Notalone - what a sad story. I am so sorry. The whole nature/nurture thing is fascinating. My own mother had (has) no problem with sick, and was always very kind to us when we were ill (my sister had a lot of sick bugs as a child - she specialised in getting them on Christmas Day!!), so she can't have passed the problem on to me (and my sister has never been bothered by v-ing). And as I've said before, my DS is terrified of v-ing (either doing it himself, or being around someone else who's done it), whereas DD couldn't care less either way. My Mum does say I've always been prone to anxiety and obsessions, which is true (at around five, I was so terrified of the house burning down that I made an escape ladder out of my clothes - yes, very useful!!) I am a bit obsessive about antibacterial spray, but that's about as far as any kind of cleaning obsession goes. But I am certainly given to anxiety, especially now that I have the children to feel anxious about (at the moment, I can't believe I'll ever let them cross a road alone, or go in someone else's car, never mind walk to school on their own!!! I can't read any book in which a child comes to harm, as it sends me into too much of a tizz...) So perhaps I'm genetically prone to anxiety, and have passed the gene on to my poor DS as well.
So far as food is concerned, I'm always chucking stuff out just in case. It drives DH round the twist!
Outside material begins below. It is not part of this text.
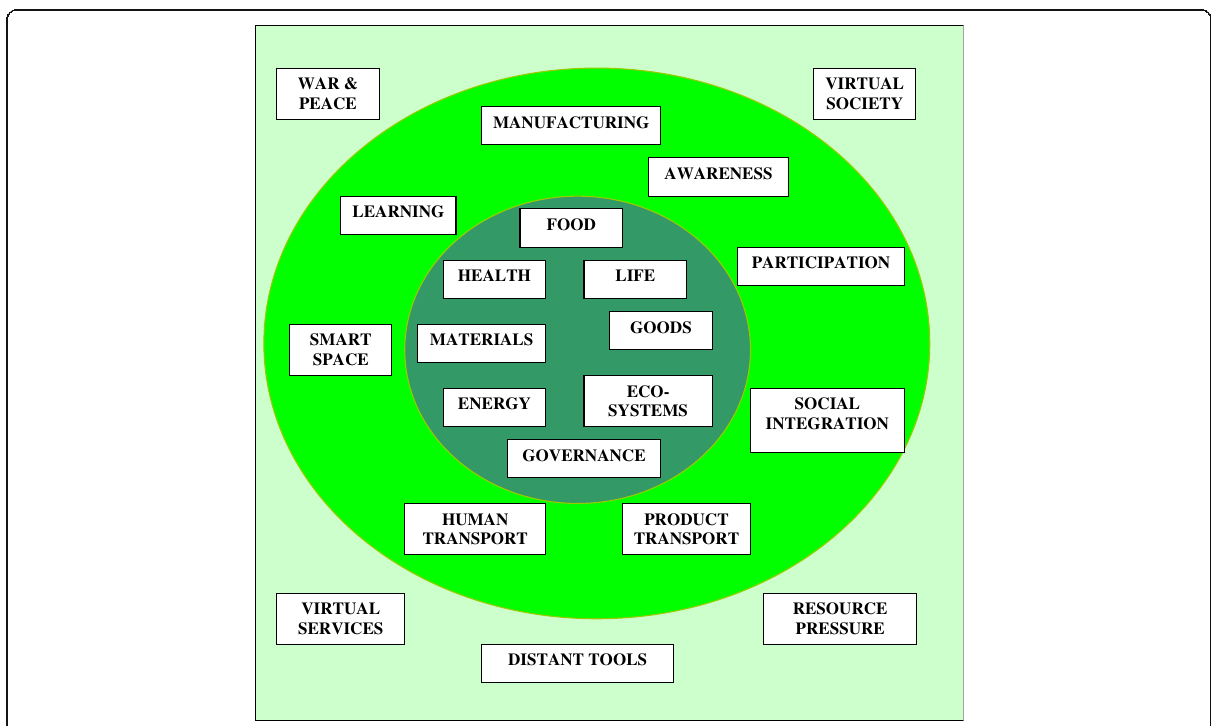
Fig. 1 A dynamic map of the demand forces for socio-technical change affecting the emergence of bioeconomy, driven by relevant global value chains and networks. The inner, dark green circle contains the Hard Core of Bioeconomic Demand GVNs, as defined in the text; the intermediate, bright green circle contains the Peripheral Bioeconomic Demand GVNs (see text); and the outer, light green circle contains the Peripheral Bioeconomic Demand GVNs (see above). Source: [8]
If I could find a local hypnotherapist that I could afford, I'd probably be tempted (if a bit afraid that he'd either dredge up something horrible, or that it wouldn't help at all). I think I will try CBT, though, especially if you can get it on the NHS. It seems that it won't 'cure' the phobia, but it might make it easier for me to live with it - and I'd be grateful for that at the moment.
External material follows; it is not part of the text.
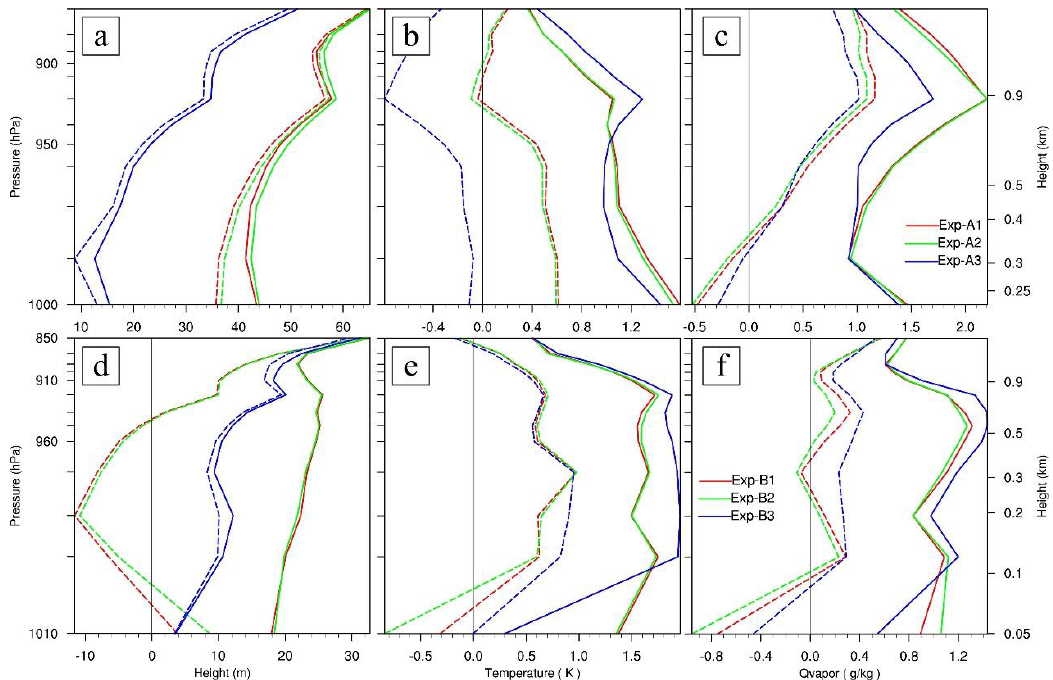
Figure 6. Vertical profiles of the root-mean-square errors (RMSEs) (solid lines) and biases (dashed lines) between the initial analysis and the radiosonde observations of geopotential height ( a , d ), temperature ( b , e ), and mixing ratio ( c , f ). The upper and lower panels are for the cases C-09 and C-14, respectively.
Back to the dreaded topic: we went to a party in a park after school today. I decided it would be a safe bet as it was outside - but, of course, there were buns and crisps which all the children were helping themselves to (and so was DH, to my horror). There is no way those children had washed their hands. Then I heard one of them saying he felt sick. Aaaaaaaaargh. I shall be really obsessively checking the children and DH for symptoms for the next 48 hrs.